_Data section_

------------------------------------------------------------

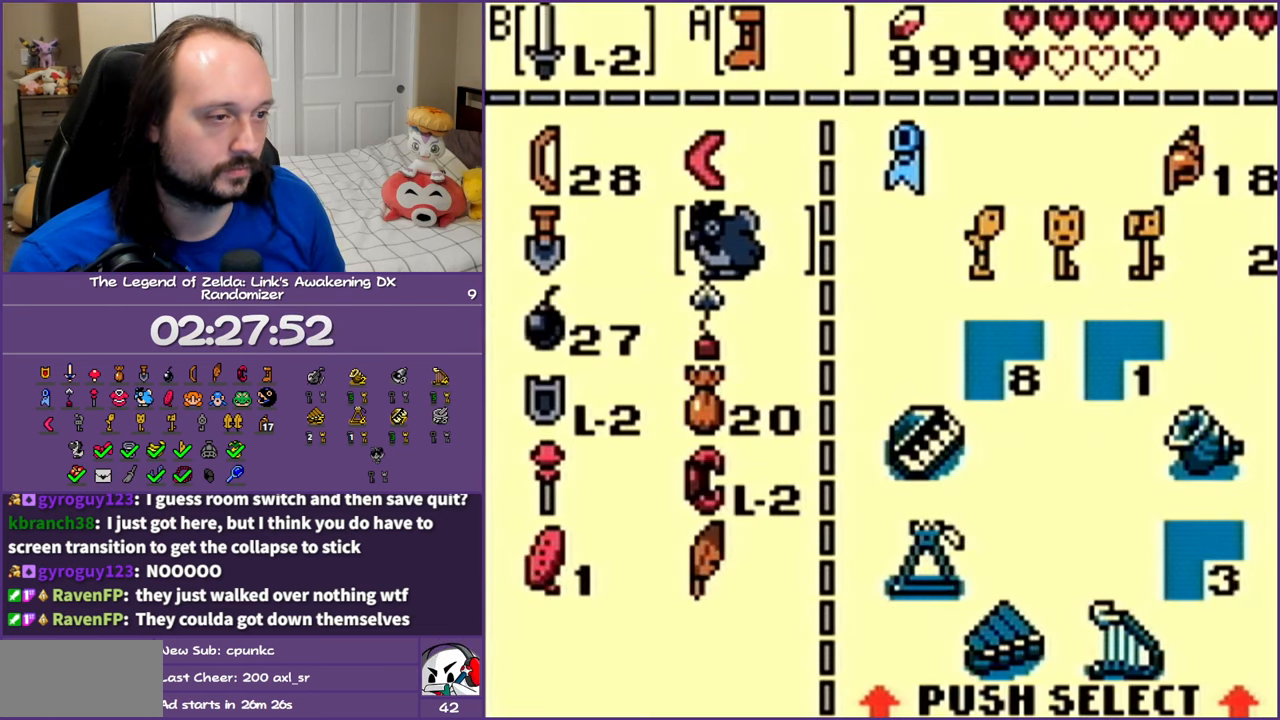
{"buttons": ["DPAD_DOWN"], "events": [[250, "DPAD_LEFT", "down"], [367, "DPAD_DOWN", "down"], [367, "DPAD_LEFT", "up"]]}
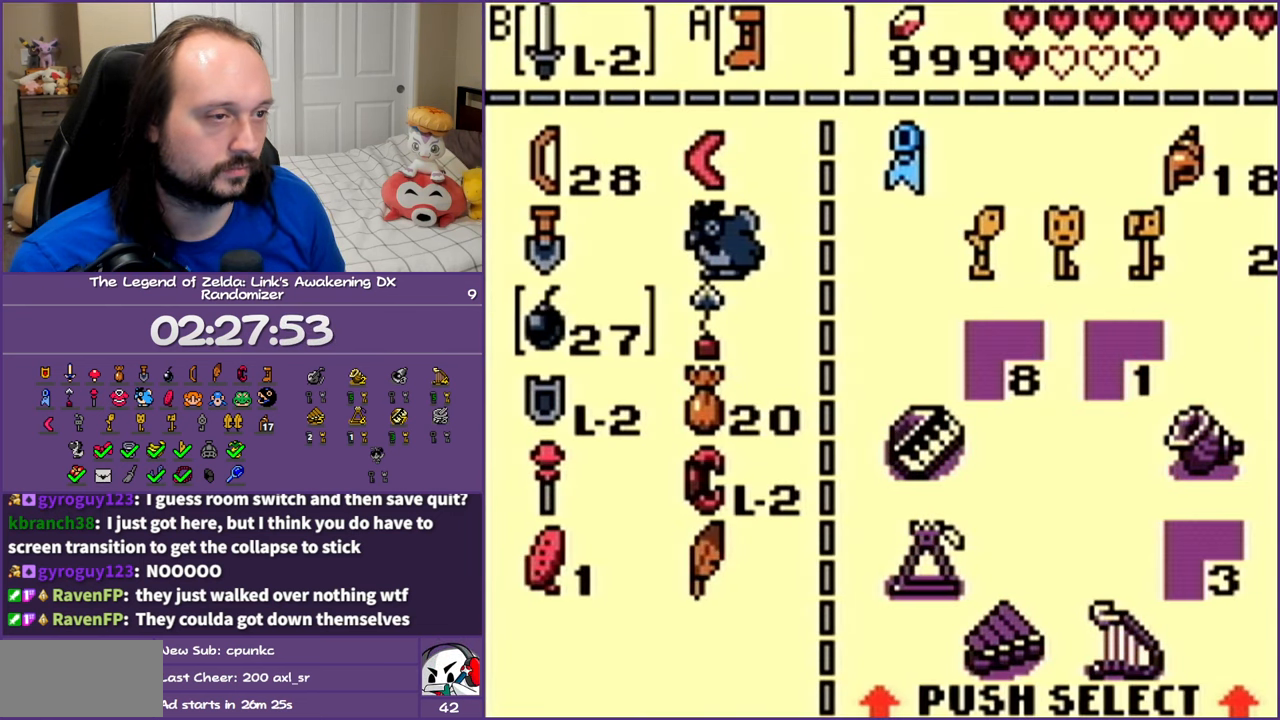
{"buttons": ["DPAD_UP"], "events": [[33, "DPAD_DOWN", "up"], [83, "B", "down"], [200, "B", "up"], [233, "DPAD_UP", "down"], [350, "DPAD_UP", "up"], [383, "DPAD_UP", "down"]]}
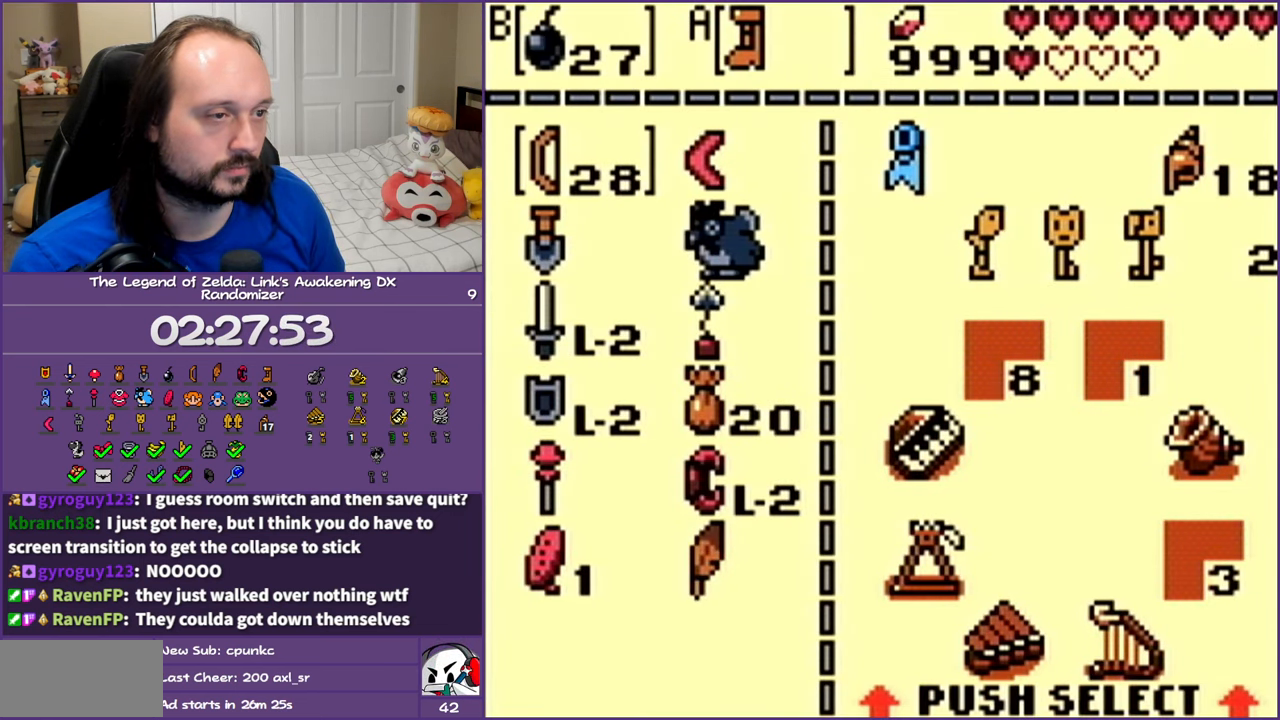
{"buttons": [], "events": [[33, "DPAD_UP", "up"], [67, "A", "down"], [117, "A", "up"]]}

------------------------------------------------------------

_How to complete this task_
Return the material from above in full, exactly as written, with the pictures omitted.

_Solution to this exercise_
{"buttons": ["DPAD_DOWN"], "events": [[250, "DPAD_LEFT", "down"], [367, "DPAD_DOWN", "down"], [367, "DPAD_LEFT", "up"]]}
{"buttons": ["DPAD_UP"], "events": [[33, "DPAD_DOWN", "up"], [83, "B", "down"], [200, "B", "up"], [233, "DPAD_UP", "down"], [350, "DPAD_UP", "up"], [383, "DPAD_UP", "down"]]}
{"buttons": [], "events": [[33, "DPAD_UP", "up"], [67, "A", "down"], [117, "A", "up"]]}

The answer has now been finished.